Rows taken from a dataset
_ _ _ _
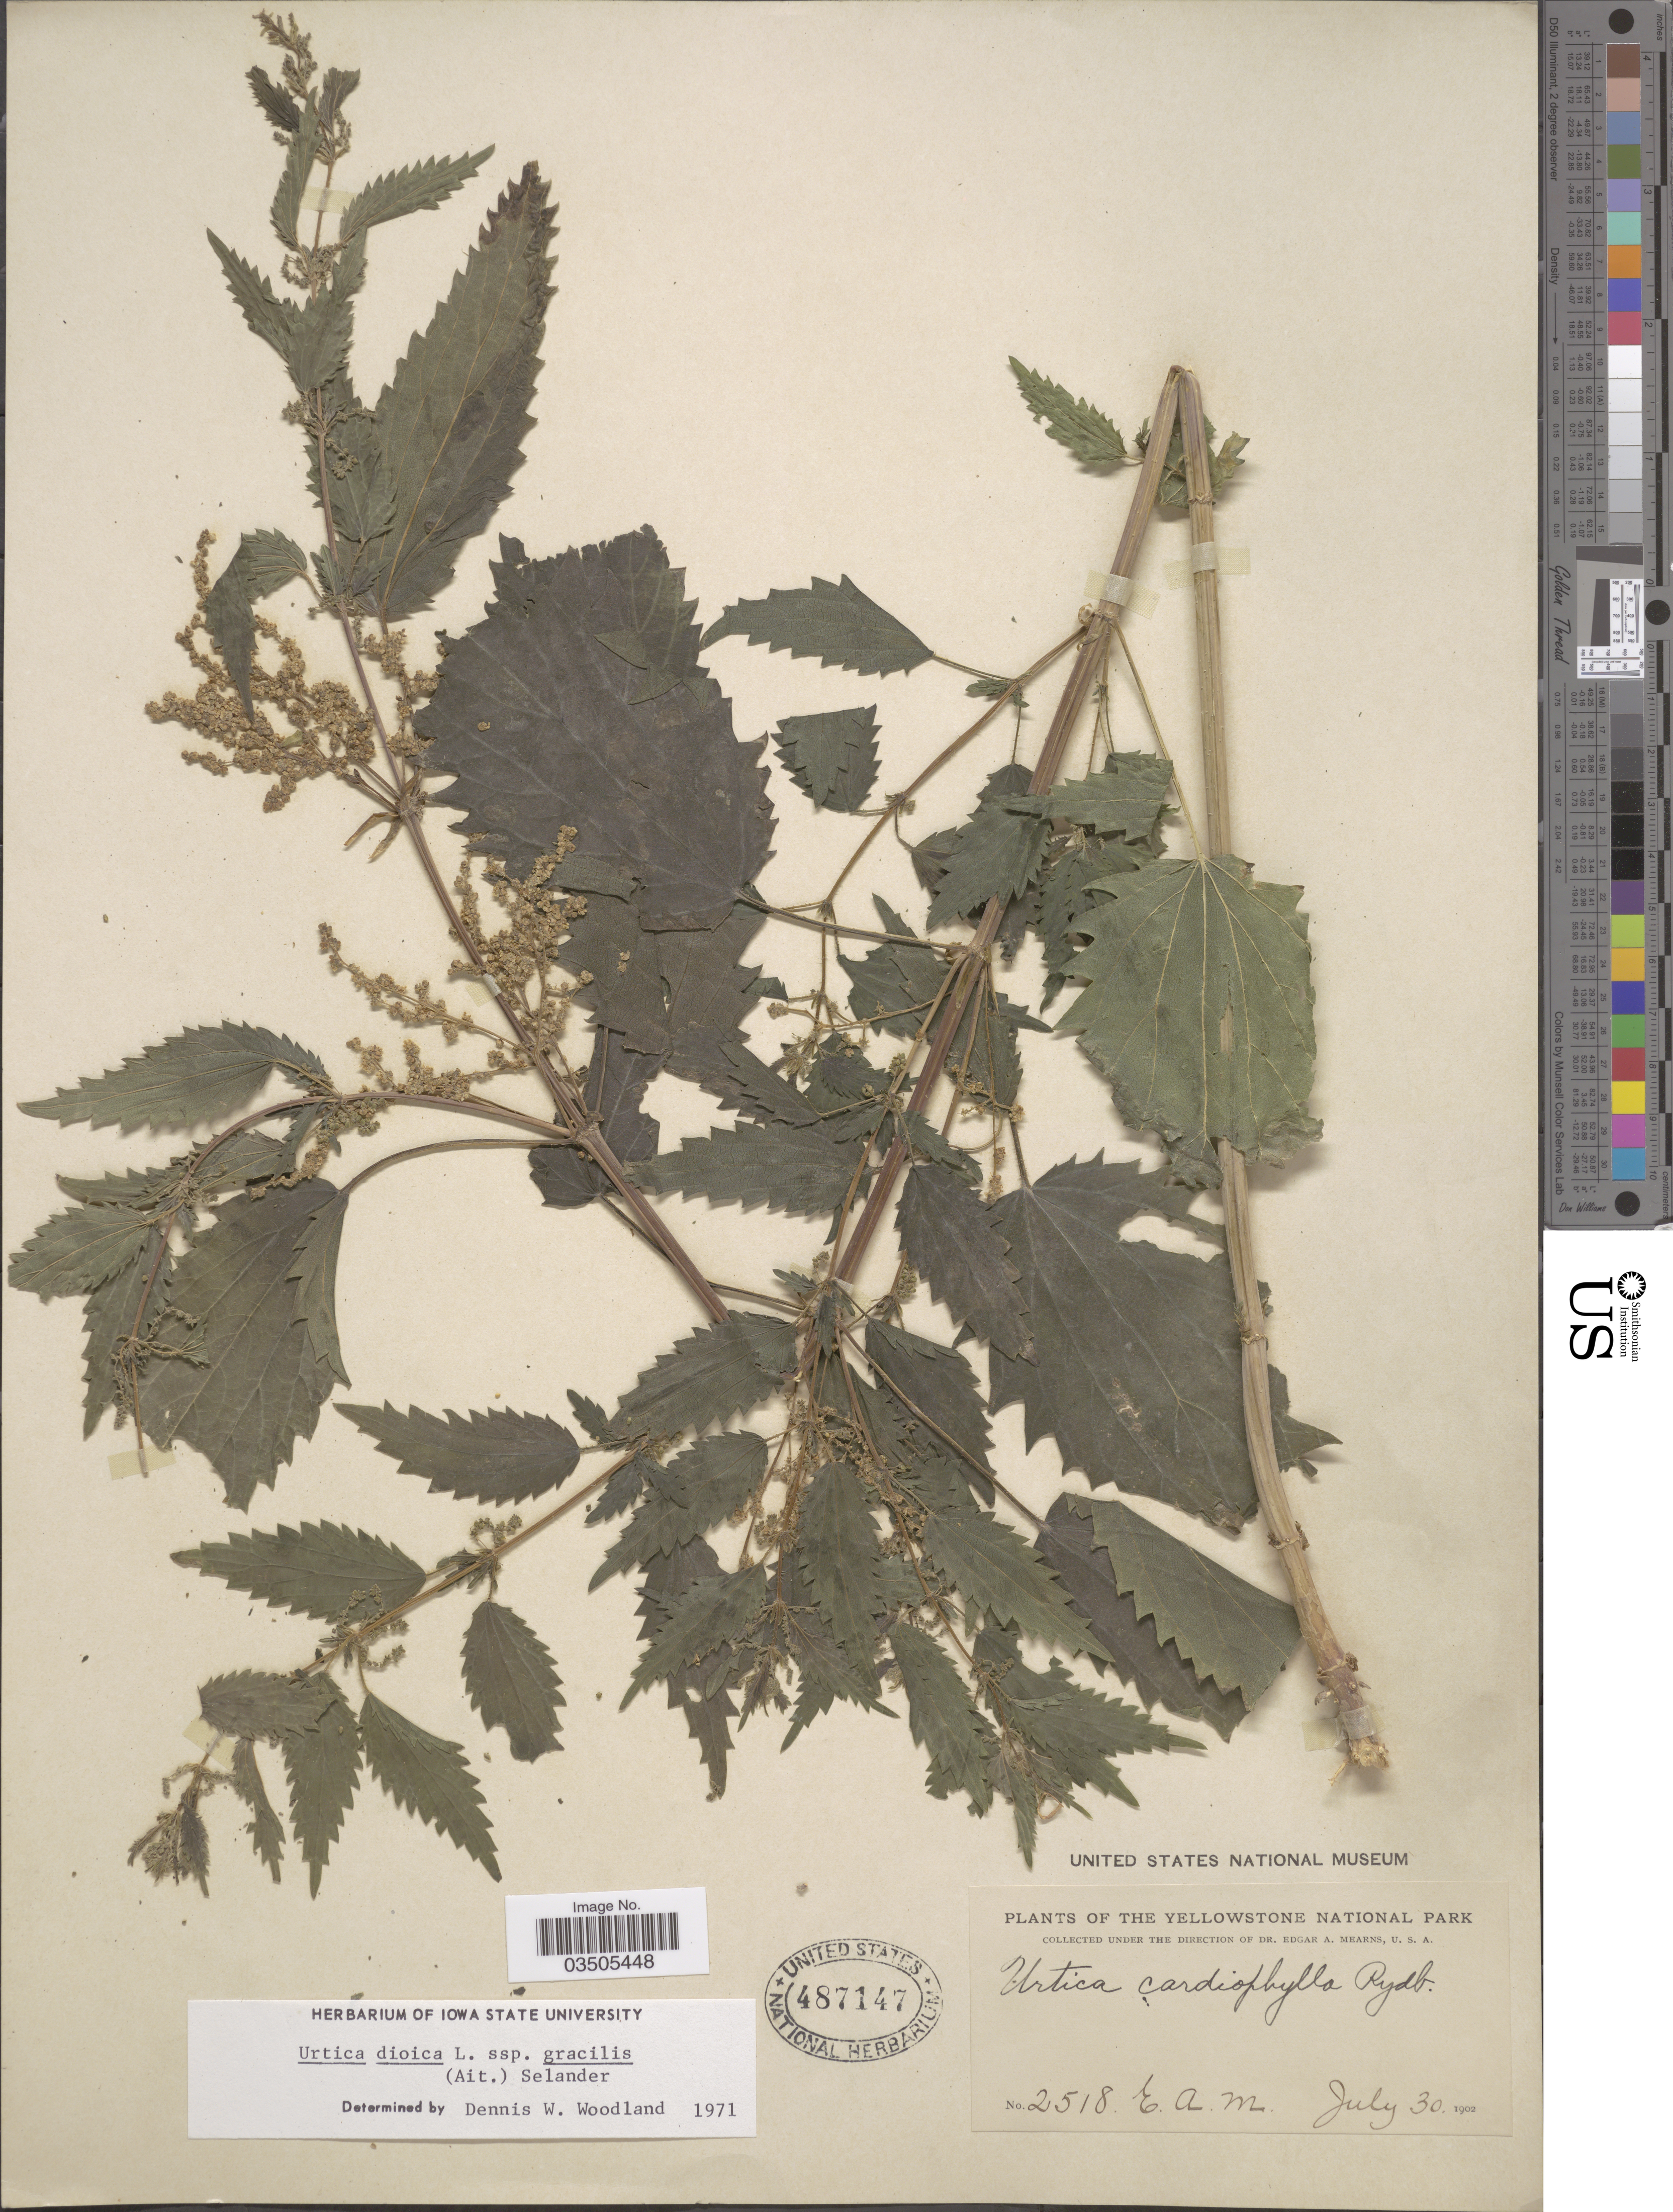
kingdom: Plantae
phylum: Tracheophyta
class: Magnoliopsida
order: Rosales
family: Urticaceae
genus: Urtica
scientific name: Urtica dioica subsp. gracilis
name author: L.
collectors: E. A. Mearns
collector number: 2518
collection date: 1902-07-30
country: United States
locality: Yellowstone National Park.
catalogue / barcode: US 487147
_ _ _ _
Quote everything from the line containing "order: Rosales" down to the last of the lines above, word for word.

order: Rosales
family: Urticaceae
genus: Urtica
scientific name: Urtica dioica subsp. gracilis
name author: L.
collectors: E. A. Mearns
collector number: 2518
collection date: 1902-07-30
country: United States
locality: Yellowstone National Park.
catalogue / barcode: US 487147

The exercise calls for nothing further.